Task -
Where a line below has the string "personnel" in it, include it in the count, and give that count alone.

Records for the task -
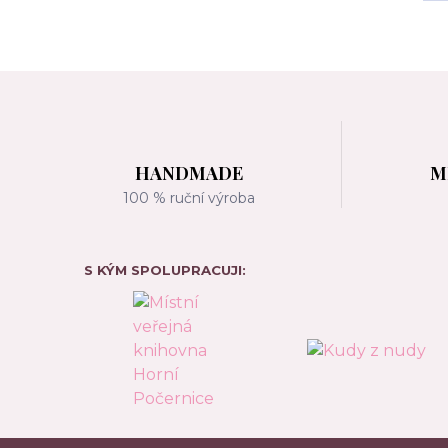
HANDMADE
M
100 % ruční výroba
S KÝM SPOLUPRACUJI:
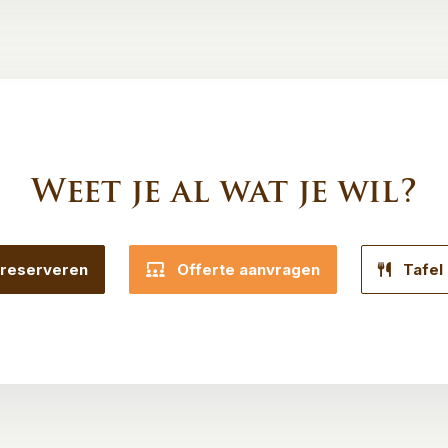
Weet je al wat je wil?
reserveren
Offerte aanvragen
Tafel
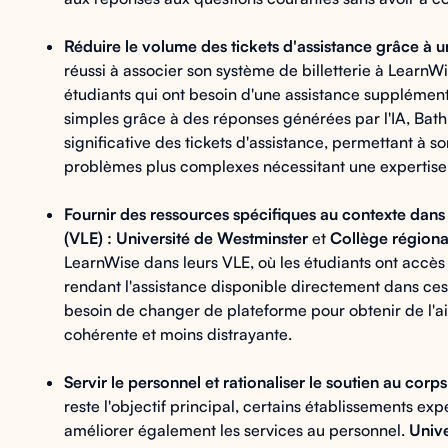
Réduire le volume des tickets d'assistance grâce à un
réussi à associer son système de billetterie à LearnWi
étudiants qui ont besoin d'une assistance supplémen
simples grâce à des réponses générées par l'IA, Bath
significative des tickets d'assistance, permettant à 
problèmes plus complexes nécessitant une expertis
Fournir des ressources spécifiques au contexte dans
(VLE) :
Université de Westminster
et
Collège régiona
LearnWise dans leurs VLE, où les étudiants ont accès 
rendant l'assistance disponible directement dans ces
besoin de changer de plateforme pour obtenir de l'a
cohérente et moins distrayante.
Servir le personnel et rationaliser le soutien au corp
reste l'objectif principal, certains établissements ex
améliorer également les services au personnel.
Unive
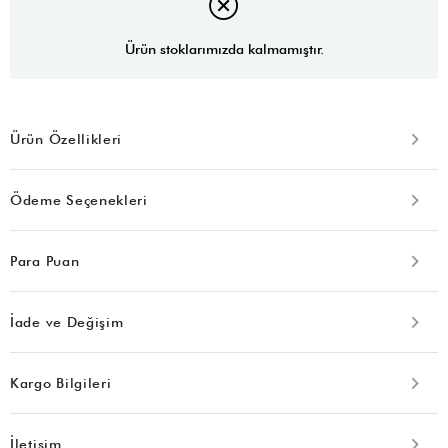
Ürün stoklarımızda kalmamıştır.
Ürün Özellikleri
Ödeme Seçenekleri
Para Puan
İade ve Değişim
Kargo Bilgileri
İletişim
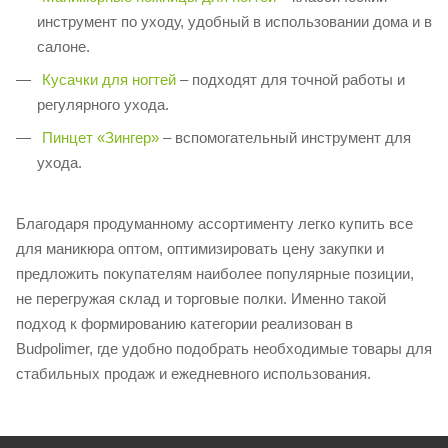
инструмент по уходу, удобный в использовании дома и в
салоне.
Кусачки для ногтей
– подходят для точной работы и
регулярного ухода.
Пинцет «Зингер»
– вспомогательный инструмент для
ухода.
Благодаря продуманному ассортименту легко купить все
для маникюра оптом, оптимизировать цену закупки и
предложить покупателям наиболее популярные позиции,
не перегружая склад и торговые полки. Именно такой
подход к формированию категории реализован в
Budpolimer, где удобно подобрать необходимые товары для
стабильных продаж и ежедневного использования.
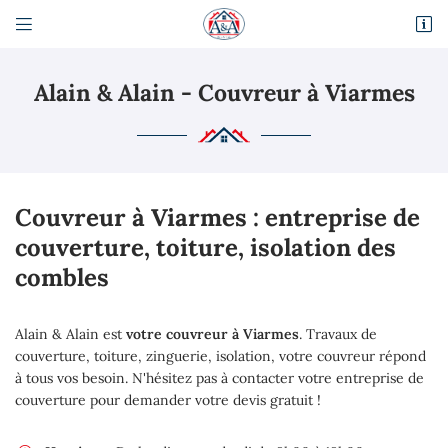


Route Départementale 317
95470 Fosses
Alain & Alain - Couvreur à Viarmes
01 34 68 81 98
Couvreur à Viarmes : entreprise de
couverture, toiture, isolation des
combles
Adresse email de réception

Alain & Alain
est
votre couvreur à Viarmes
. Travaux de
En cochant cette case, vous consentez à recevoir nos propositions commerciales à
couverture, toiture, zinguerie, isolation, votre couvreur répond
l'adresse email indiqué ci-dessus. Vous pouvez vous désinscrire à tout moment en
à tous vos besoin. N'hésitez pas à contacter votre entreprise de
utilisant
le formulaire de désinscription
.
couverture pour demander votre devis gratuit !
Inscription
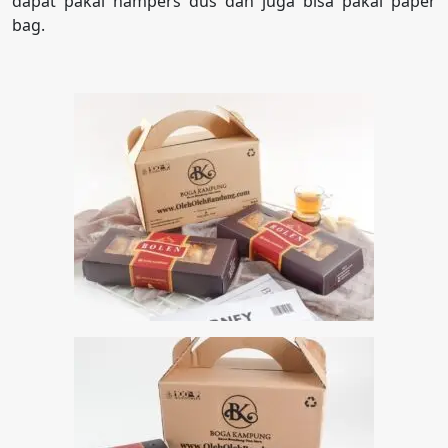
dapat pakai hampers dus dan juga bisa pakai paper
bag.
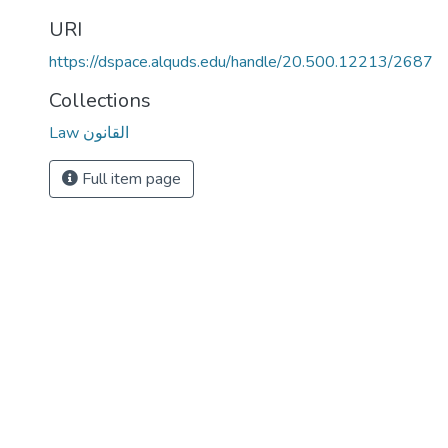
URI
https://dspace.alquds.edu/handle/20.500.12213/2687
Collections
Law القانون
Full item page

Your solution -
2